Hospitals may bill code C9803 when the patient presents to an outpatient clinic, emergency room, or temporary community diagnostic testing site specifically for symptom/exposure assessment and collection of the respiratory specimen. If it turns out the patient has a more significant service performed during the same encounter (same date of service), then only the primary service will be paid and code C8903 will not receive separate payment. This is the standard payment methodology under the HOPPS.

This new guidance for hospital outpatient reporting using new HCPCS code C9803 will replace any use of HCPCS code G2023 and G2024 (see below). CMS did assign Status Indicator “N” to these HCPCS G codes in the IOCE as of April 2020 so in the event outpatient hospital billing occurred with these HCPCS the services would be unconditionally packaged with other services reported on the same claim.

  • G2023 – Specimen collection for severe acute respiratory syndrome coronavirus 2 (SARS-CoV-2) (Coronavirus disease [COVID-19]), any specimen source
  • G2024 – Specimen collection for severe acute respiratory syndrome coronavirus 2 (SARS-CoV-2) (Coronavirus disease [COVID-19]), from an individual in a skilled nursing facility or by a laboratory on behalf of a home health agency, any specimen source

Ensure your chargemaster is updated with the new HCPCS code C9803 and discontinue use of G2023 or G2024 so outpatient hospital claims will be paid appropriately. Condition code DR will need to be reported on the claim. Modifier CS is not applicable for specimen collection code.

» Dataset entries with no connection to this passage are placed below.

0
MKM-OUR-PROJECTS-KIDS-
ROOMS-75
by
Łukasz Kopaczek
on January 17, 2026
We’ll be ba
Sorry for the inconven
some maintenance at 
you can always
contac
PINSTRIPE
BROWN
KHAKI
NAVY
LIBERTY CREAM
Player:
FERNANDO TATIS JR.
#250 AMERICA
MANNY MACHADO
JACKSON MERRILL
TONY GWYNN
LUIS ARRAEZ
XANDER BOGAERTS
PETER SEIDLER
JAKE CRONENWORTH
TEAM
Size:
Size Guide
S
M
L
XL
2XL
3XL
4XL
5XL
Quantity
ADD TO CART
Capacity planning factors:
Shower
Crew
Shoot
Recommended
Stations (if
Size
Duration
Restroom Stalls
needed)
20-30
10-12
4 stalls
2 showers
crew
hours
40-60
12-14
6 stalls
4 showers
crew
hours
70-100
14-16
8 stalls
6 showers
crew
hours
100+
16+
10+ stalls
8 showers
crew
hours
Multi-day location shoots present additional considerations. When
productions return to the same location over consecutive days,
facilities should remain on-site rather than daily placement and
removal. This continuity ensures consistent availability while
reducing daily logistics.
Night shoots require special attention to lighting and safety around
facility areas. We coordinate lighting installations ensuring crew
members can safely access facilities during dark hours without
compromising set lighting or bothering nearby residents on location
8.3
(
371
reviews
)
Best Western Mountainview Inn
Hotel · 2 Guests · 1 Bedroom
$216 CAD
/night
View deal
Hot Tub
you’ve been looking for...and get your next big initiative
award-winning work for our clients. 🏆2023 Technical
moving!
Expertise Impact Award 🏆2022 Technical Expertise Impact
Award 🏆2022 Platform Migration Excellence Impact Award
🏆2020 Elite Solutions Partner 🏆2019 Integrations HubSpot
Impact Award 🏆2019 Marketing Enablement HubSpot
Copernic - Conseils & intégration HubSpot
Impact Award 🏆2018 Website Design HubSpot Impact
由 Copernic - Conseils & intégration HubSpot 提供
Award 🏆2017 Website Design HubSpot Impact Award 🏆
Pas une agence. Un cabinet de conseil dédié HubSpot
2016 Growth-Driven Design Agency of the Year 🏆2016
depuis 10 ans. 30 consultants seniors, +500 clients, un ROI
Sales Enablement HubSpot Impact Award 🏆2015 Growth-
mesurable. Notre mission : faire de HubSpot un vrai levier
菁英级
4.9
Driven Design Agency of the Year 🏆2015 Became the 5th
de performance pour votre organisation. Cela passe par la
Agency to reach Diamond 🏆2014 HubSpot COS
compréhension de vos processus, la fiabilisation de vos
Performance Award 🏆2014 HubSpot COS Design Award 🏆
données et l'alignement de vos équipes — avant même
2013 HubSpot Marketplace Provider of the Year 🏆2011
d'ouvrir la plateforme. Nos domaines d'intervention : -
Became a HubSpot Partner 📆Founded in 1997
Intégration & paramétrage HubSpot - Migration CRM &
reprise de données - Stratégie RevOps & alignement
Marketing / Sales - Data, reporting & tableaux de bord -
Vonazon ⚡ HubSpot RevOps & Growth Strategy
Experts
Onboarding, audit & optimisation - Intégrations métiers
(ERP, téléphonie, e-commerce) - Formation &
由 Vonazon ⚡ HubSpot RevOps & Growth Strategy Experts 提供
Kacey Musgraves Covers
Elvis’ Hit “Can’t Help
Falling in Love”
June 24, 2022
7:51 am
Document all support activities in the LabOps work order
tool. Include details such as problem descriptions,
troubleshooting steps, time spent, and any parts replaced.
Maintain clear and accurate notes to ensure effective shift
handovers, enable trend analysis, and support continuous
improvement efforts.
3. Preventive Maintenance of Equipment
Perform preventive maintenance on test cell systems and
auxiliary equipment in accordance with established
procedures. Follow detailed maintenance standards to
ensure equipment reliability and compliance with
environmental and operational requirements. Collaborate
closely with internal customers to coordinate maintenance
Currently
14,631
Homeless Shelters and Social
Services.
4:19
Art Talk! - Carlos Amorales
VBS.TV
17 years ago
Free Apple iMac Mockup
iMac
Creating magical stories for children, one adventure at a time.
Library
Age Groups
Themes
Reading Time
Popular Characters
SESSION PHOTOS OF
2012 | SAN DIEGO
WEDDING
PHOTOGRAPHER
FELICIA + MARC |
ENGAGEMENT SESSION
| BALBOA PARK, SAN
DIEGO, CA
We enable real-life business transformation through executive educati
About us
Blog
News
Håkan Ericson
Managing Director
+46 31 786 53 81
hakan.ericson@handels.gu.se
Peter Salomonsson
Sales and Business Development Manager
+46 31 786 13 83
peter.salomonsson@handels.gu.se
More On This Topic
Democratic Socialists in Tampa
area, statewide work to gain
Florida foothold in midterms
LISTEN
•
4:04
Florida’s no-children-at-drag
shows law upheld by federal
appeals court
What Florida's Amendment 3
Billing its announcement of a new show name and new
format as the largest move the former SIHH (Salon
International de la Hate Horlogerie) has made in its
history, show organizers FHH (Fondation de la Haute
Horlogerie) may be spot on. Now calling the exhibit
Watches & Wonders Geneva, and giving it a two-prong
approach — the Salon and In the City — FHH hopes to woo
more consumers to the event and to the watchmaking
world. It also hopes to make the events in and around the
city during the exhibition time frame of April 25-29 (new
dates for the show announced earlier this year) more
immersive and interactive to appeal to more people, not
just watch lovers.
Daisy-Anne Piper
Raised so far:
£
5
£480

Independent laboratories will continue to use the HCPCS G codes on their claims when applicable.

Physician and NPP

Physicians and mid-level practitioners will report CPT code 99211 to bill for a COVID-19 symptom and exposure assessment and specimen collection provided by the clinical staff incident to their services. This code may be reported for both new and established patients. Code 99211 is only used when the clinical staff of the physician assesses the patient and collects a specimen. This may be used in instances where the physician directs the patient to come to the office or temporary testing location staffed by the physician staff, and only the clinical staff see the patient. This code will be paid approximately $24. The beneficiary cost-sharing will be waived for this service. Nothing changes when the physician performs a face-to-face evaluation and management visit either in the office or via telehealth and a specimen is collected and sent off to a lab. The providers may also use code 99000 (handling and/or conveyance of specimen for transfer from the office to a laboratory) when a face-to-face visit and specimen collection occurs.

This interim policy will allow physicians and practitioners to bill for services provided by clinical staff to assess symptoms and take specimens for COVID-19 laboratory testing for all patients, not just established patients. A physician or practitioner cannot bill for services provided by auxiliary clinical staff unless those staff meet all the requirements to furnish services “incident to” services, as described in 42 CFR 410.26 and further described in section 60 of Chapter 15 Covered Medical and other Health Services in the Medicare Benefit Policy Manual 100-02. Additionally, under this interim policy, the direct supervision requirement may be met through the virtual presence of the supervising physician or practitioner using interactive audio and video technology.

Providers will need to ensure the POS 11 is used for the professional office setting. Modifier CR will need to be reported since modifier CS is not applicable for the specimen collection service.

We urge providers to review CMS and AMA requirements to ensure an understanding of the requirements addressed in this update.